4

I got fed up last night and started porting PyVISA to Python 3 (progress here: https://github.com/thevorpalblade/pyvisa).

I've gotten it to the point where everything works, as long as I pass device addresses (well, any string really) as an ASCII string rather than the default unicode string (For example,
HP = vida.instrument(b"GPIB::16") works, whereas HP = vida.instrument("GPIB::16") does not, raising a ValueError.

Ideally, the end user should not have to care about string encoding. Any suggestions as to how I should approach this? Something in the ctypes type definitions perhaps?

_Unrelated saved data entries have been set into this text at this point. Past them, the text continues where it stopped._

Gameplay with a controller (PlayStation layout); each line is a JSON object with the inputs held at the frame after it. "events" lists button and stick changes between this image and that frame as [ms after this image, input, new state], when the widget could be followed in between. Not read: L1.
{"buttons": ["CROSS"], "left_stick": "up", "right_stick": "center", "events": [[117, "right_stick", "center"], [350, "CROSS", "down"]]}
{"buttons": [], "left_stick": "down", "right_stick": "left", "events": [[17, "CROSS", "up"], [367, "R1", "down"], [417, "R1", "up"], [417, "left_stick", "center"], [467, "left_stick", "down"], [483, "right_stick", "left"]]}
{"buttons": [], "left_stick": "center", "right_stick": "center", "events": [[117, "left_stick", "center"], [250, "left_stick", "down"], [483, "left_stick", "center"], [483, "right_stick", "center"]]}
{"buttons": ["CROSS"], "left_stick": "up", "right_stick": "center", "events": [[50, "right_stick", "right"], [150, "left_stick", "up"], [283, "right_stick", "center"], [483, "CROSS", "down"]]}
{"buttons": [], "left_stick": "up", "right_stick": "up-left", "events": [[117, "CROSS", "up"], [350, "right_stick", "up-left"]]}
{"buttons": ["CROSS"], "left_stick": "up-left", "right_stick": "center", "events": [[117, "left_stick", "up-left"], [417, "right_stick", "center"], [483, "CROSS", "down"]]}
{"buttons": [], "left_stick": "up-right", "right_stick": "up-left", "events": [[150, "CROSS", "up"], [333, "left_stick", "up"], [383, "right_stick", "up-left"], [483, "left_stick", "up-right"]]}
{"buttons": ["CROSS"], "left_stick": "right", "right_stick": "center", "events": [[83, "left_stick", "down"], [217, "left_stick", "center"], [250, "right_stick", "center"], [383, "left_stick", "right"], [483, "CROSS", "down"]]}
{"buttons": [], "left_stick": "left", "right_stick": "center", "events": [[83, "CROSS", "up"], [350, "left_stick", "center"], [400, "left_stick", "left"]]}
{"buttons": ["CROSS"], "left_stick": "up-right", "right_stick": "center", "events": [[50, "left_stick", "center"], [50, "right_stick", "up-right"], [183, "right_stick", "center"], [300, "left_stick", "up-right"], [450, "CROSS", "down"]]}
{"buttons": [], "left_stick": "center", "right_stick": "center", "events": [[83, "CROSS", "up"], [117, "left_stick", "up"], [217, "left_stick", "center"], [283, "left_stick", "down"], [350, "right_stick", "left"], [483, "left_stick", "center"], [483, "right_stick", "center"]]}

As it stands, the relevant ctypes type definition is:

ViString = _ctypes.c_char_p
Peter Mortensen
  • 30,738
  • 21
  • 105
  • 131

1 Answers1

6

ctypes, like most things in Python 3, intentionally doesn't automatically convert between unicode and bytes. That's because in most use cases, that would just be asking for the same kind of mojibake or UnicodeEncodeError disasters that people switched to Python 3 to avoid.

However, when you know you're only dealing with pure ASCII, that's another story. You have to be explicit—but you can factor out that explicitness into a wrapper.


As explained in Specifying the required argument types (function prototypes), in addition to a standard ctypes type, you can pass any class that has a from_param classmethod—which normally returns an instance of some type (usually the same type) with an _as_parameter_ attribute, but can also just return a native ctypes-type value instead.

class Asciifier(object):
    @classmethod
    def from_param(cls, value):
        if isinstance(value, bytes):
            return value
        else:
            return value.encode('ascii')

This may not be the exact rule you want—for example, it'll fail on bytearray (just as c_char_p will) even though that could be converted quietly to bytes… but then you wouldn't want to implicitly convert an int to bytes. Anything, whatever rule you decide on should be easy to code.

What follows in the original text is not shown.